*TEKS YANG DIBERIKAN*:
Bagaimana Industri Hiburan Korea Mencetak Idola?



Industri hiburan di Korea berkembang kian subur. Budaya pop Korea, termasuk drama, film, dan musiknya dengan masif menginvasi negara-negara tetangga bahkan menyeberang ke benua Eropa dan Amerika.

Iming-iming popularitas dan penghasilan tinggi membuat banyak orang berlomba terjun ke industri ini. Jangan heran jika Anda menjumpai anak usia SD di Korea, ketika ditanya soal cita-citanya, dengan lantang menjawab, “Saya ingin menjadi bintang K-pop.”

Jawaban seperti ini kami dapatkan dari seorang bocah perempuan kelas 3 SD yang ikut dalam festival K-pop Rising Star di Kota Goyang, dalam rangkaian liputan Galaxy Superstar kami bersama YS Media. Lantas, saat ditanya mengapa ingin menjadi bintang K-pop, jawaban bocah itu lebih spektakuler lagi, “Hidup ini cuma sekali, maka kita harus jadi orang yang spesial, caranya dengan menjadi bintang K-pop.” Alamak, bocah sekecil itu sudah punya tujuan hidup dan cita-cita sebegitu kuat! Memangnya, apa, sih daya tarik menjadi bintang K-pop?

Stigma soal gaya hidup para bintang K-pop sedikit banyak sama dengan artis di Indonesia. Terkenal, cantik dan ganteng, banyak penggemar, diperlakukan istimewa di mana-mana, dan penghasilannya jelas besar. Apa benar hidup para bintang K-pop “seindah” itu? Hmm, sebelum menilainya, Anda harus tahu apa yang harus dilalui seseorang sebelum menjadi bintang K-pop dengan segala kenikmatannya.

*PEKERJAAN YANG DIMINTA*:
1) Ubah teks tentang pencetakan idola K-pop, mulai dari "Industri hiburan di" terus sampai "Eropa dan Amerika.", dengan mengganti "Korea" menjadi "Jepang".
2) Teruskan teks tentang pencetakan idola K-pop mulai sesudah kalimat terakhirnya.

*BUTIR DATA*:
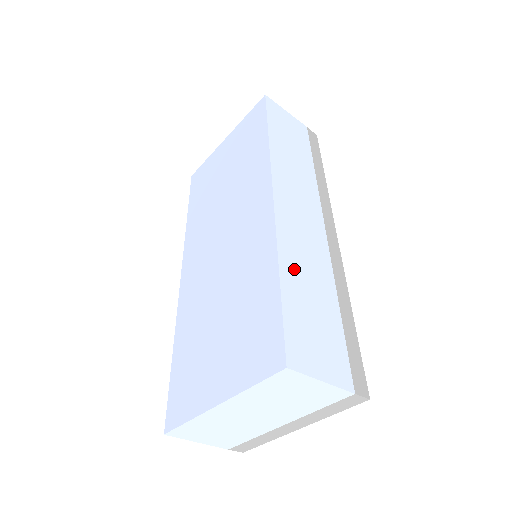
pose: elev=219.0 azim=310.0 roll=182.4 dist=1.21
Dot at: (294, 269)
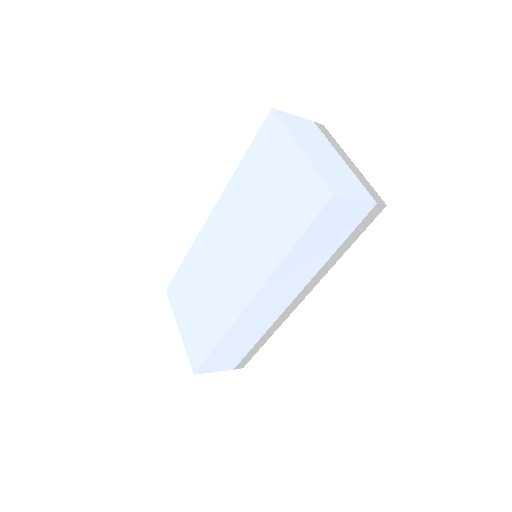
Dot at: (233, 338)
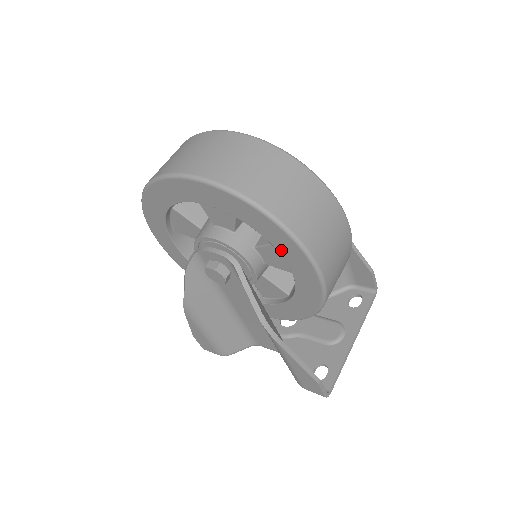
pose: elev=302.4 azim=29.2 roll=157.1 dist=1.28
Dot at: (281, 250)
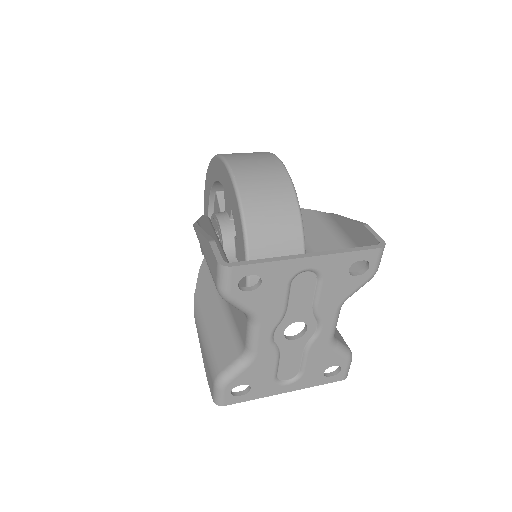
Dot at: (217, 177)
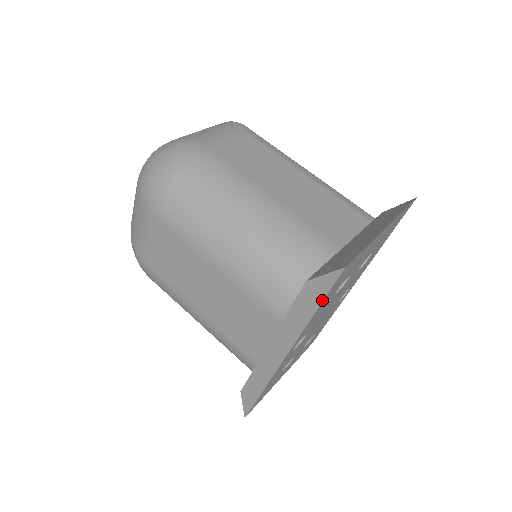
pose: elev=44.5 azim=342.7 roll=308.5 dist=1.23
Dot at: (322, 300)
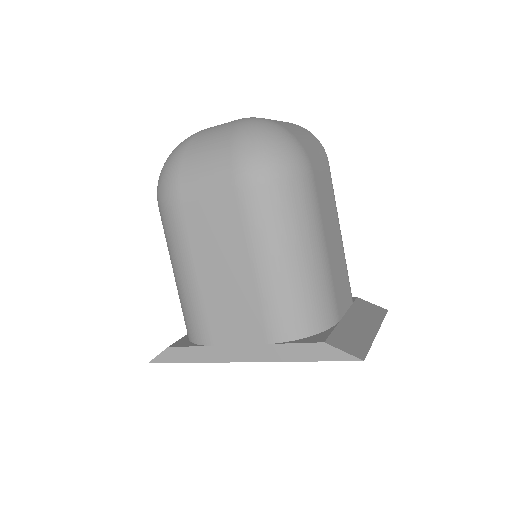
Dot at: occluded
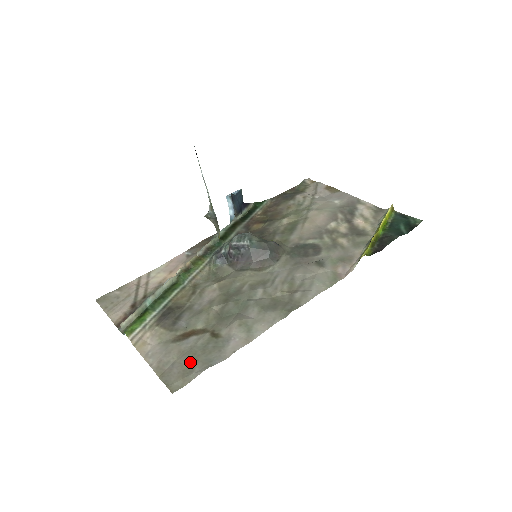
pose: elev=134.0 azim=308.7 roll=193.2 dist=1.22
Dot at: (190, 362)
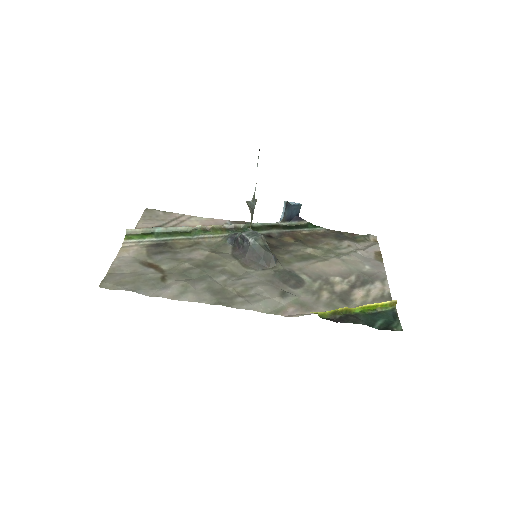
Dot at: (130, 280)
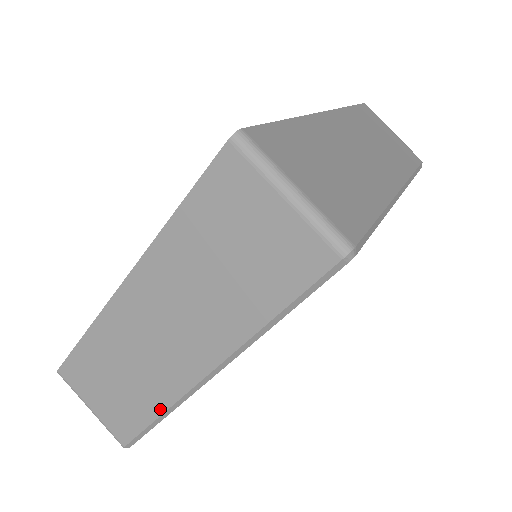
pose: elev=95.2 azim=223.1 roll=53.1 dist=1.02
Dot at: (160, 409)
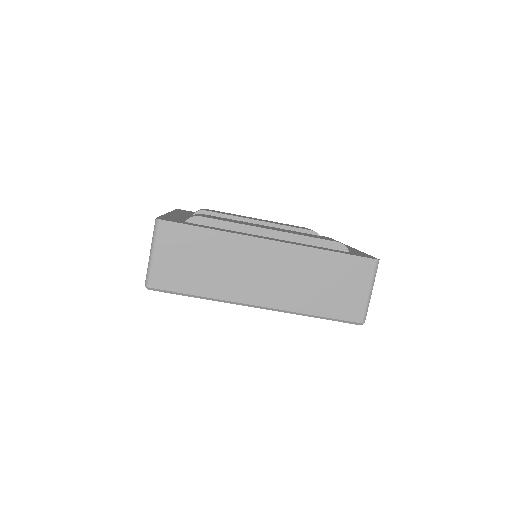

*SEBAGAI TANGGAPAN*:
1)
Industri hiburan di Jepang berkembang kian subur. Budaya pop Jepang, termasuk drama, film, dan musiknya dengan masif menginvasi negara-negara tetangga bahkan menyeberang ke benua Eropa dan Amerika.

2)
Di Indonesia, jalan menjadi artis bisa ditempuh dengan berbagai cara. Dari yang sulit dan berliku, hingga cara mudah dan tidak sengaja. Masukkan video ke YouTube, ikut ajang pencarian bakat, bahkan tak sengaja bertemu produser di mal saja sudah bisa menjadi artis. Di Korea, ketidaksengajaan seperti ini bukan tak ada, tetapi tak lazim. Umumnya, para calon artis mesti melalui proses panjang dan berat sebelum bisa menikmati popularitas.

Bagaimana prosesnya? Apa saja syarat-syarat agar seseorang bisa menjadi artis? Kim Jin Woo, CEO Rainbow Bridge, perusahaan yang memberi sistem inkubasi dan pelatihan bagi calon artis, membeberkan semuanya kepada kami.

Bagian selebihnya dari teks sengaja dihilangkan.